第97章 数学、锋芒与暗涌 (3/9)
许忘忧微微皱眉。
她说不清哪里不对,但本能告诉她——这个人,不对劲。
她神色不变,只暗暗提高了警惕。
一炷香时间很快过去。
众人再次登上三楼。
三楼厅中已经重新布置——正中摆着五张长案,每张案上放着一块黑漆木牌,木牌上用白粉写着题目。案后设了二十余张矮几,上有笔墨纸砚,供士子们落座思考。
陈山长站在大堂正中,目光缓缓扫过在场众人,捋须道:“今日文会第二场,老夫与三位县尊商议,改联对为算学。诸生可知为何?”
众人面面相觑。
林若安拱手道:“请山长示下。”
陈山长点点头,声音朗朗:
“老夫在京时,曾在翰林院见过不少奏章,地方报来的田亩数字,常常错漏百出;河工估算的土方银两,前后矛盾;就连户部结算赋税,也常有对不上的时候。为何?因为主事之人,算学不通。”
他顿了顿,语气沉重了些:
“我朝取士,向来重经义而轻算学。四书五经,人人会背;《九章》《孙子》,问之茫然。可治国理政,哪一件离得开算?丈量田亩,需要算;疏浚河道,需要算;点算粮草,需要算;就连断案审狱,碰上分家析产、银钱往来,照样需要算。”
“老夫常说,算学乃六艺之一,与礼乐射御书同等重要。可惜这些年,被读书人渐渐荒废了。”
他看向台上那五块木牌,目光中带着几分期许:
“所以今年,老夫与三位县尊商议,特意改联对为算题。不为难为诸生,只为让诸生知道,算学不是小道,是实实在在的经世之学。往后为官牧民,这些东西,都用得上。
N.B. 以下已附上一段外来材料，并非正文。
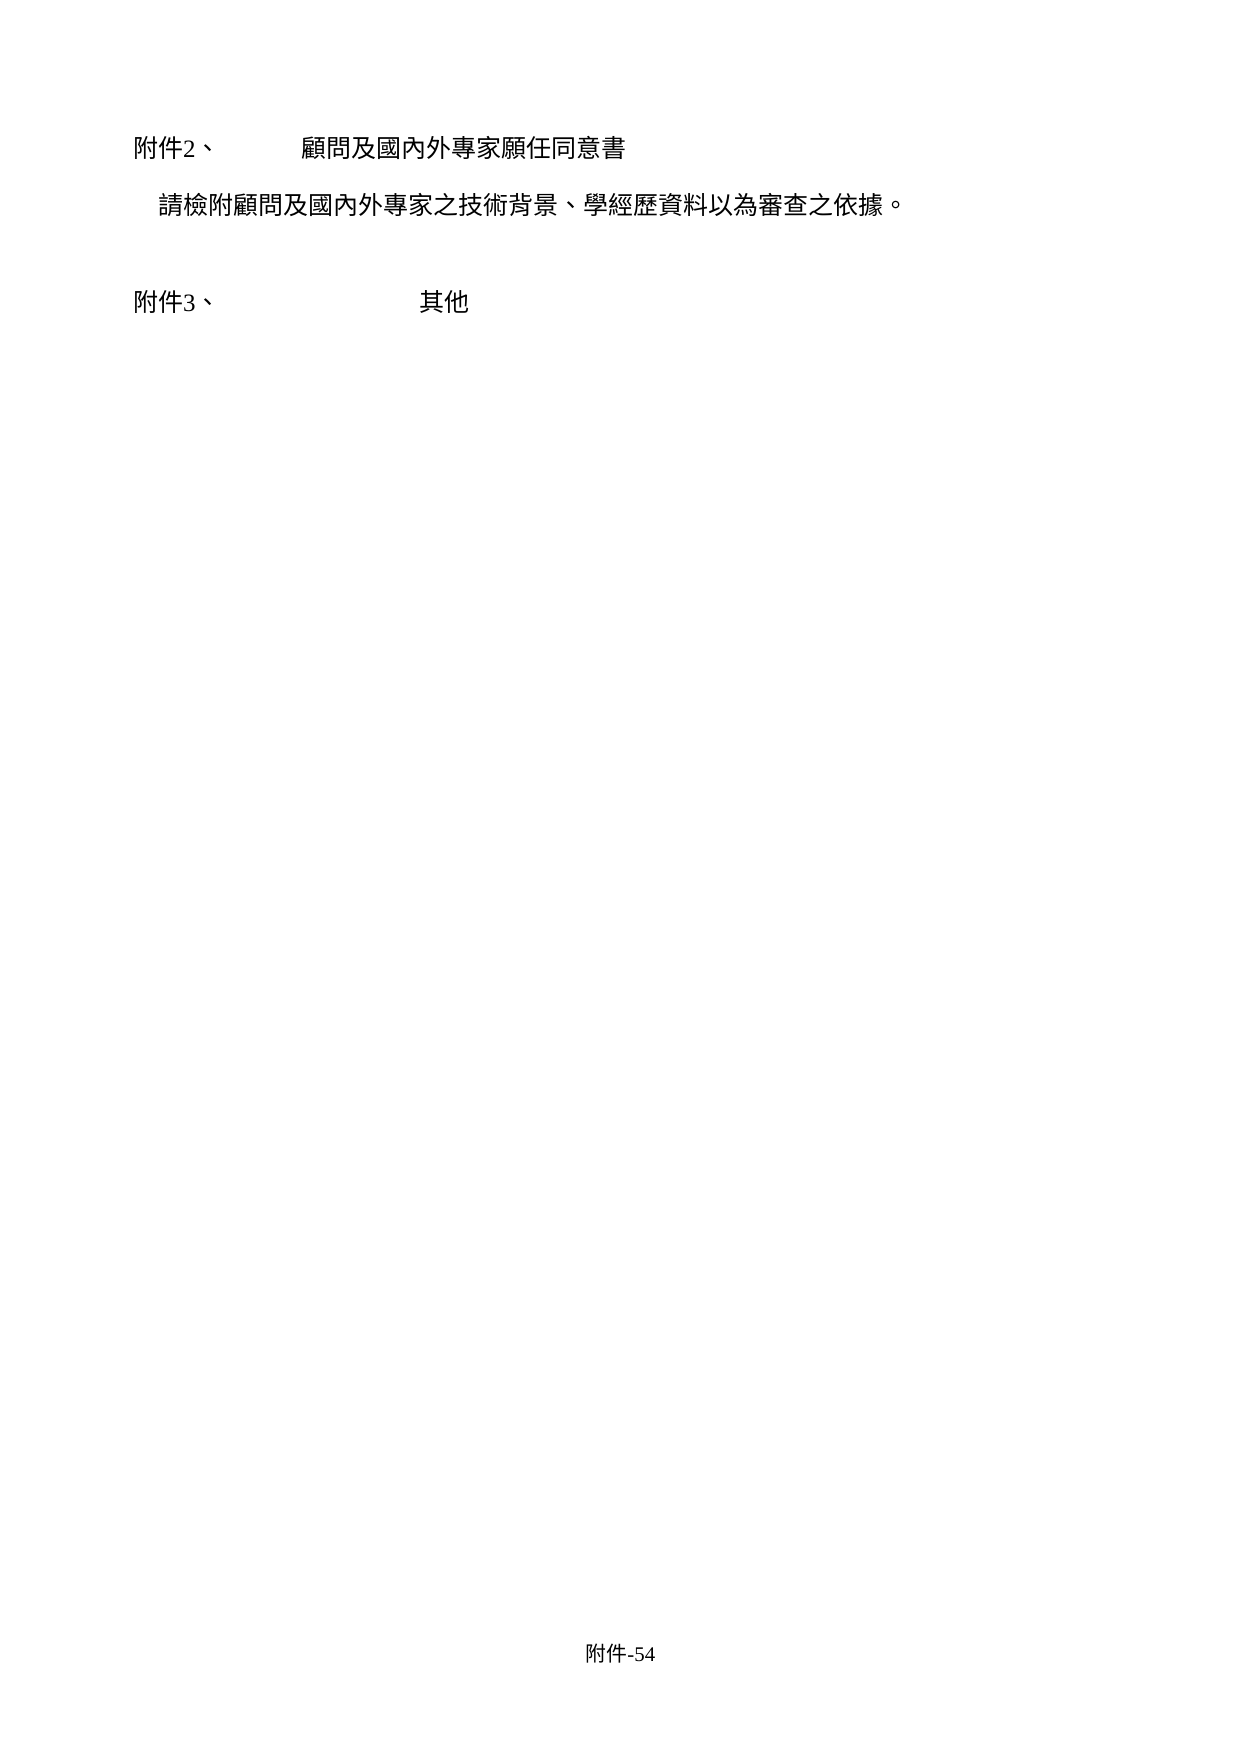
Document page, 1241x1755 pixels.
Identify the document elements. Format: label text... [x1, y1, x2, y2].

text 請檢附顧問及國內外專家之技術背景、學經歷資料以為審查之依據。 [158, 184, 1107, 222]
subtitle 顧問及國內外專家願任同意書 [133, 124, 1107, 166]
subtitle 其他 [133, 278, 1107, 320]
”
他笑了笑,语气缓和下来:“好了,话不多说。五道题已在台上,一炷香为限。答对多者胜,答对数同者,以用时短者胜。开始吧。”
众人纷纷议论起来。
算学?这可比联对冷门多了。
许多读书人只读四书五经,对算学涉猎不多,此刻已有人面露难色。
周文远嘴角微勾。
他自小跟着家中账房学过算学,虽不敢说精通,但在这些读书人里,绝对算得上佼佼者。
他看了林若安一眼,眼中闪过一丝挑衅。
林若安神色如常,在清江案的矮几后落座。
许忘忧站在她身后,目光却不在台上,而是悄悄扫过三楼的人群。
那玄衣男子又出现了,站在角落里,负手而立,仿佛只是来看热闹的普通宾客。
但许忘忧注意到,他的目光,一直在观察台上的五块木牌。
不,不对——他在观察答题的人。
她微微侧身,将林若安护在视线可及的范围内。
一炷香点燃。
众人纷纷走向第一张长案,去看第一题。
第一题写的是:
“今有雉兔同笼,上有三十五头,下有九十四足,问雉兔各几何?”
这是一道经典的“鸡兔同笼”题,许多人都读过,但真要算出来,还得费些功夫。
沈墨看了一眼,挠了挠头,蹲在案边开始掰手指。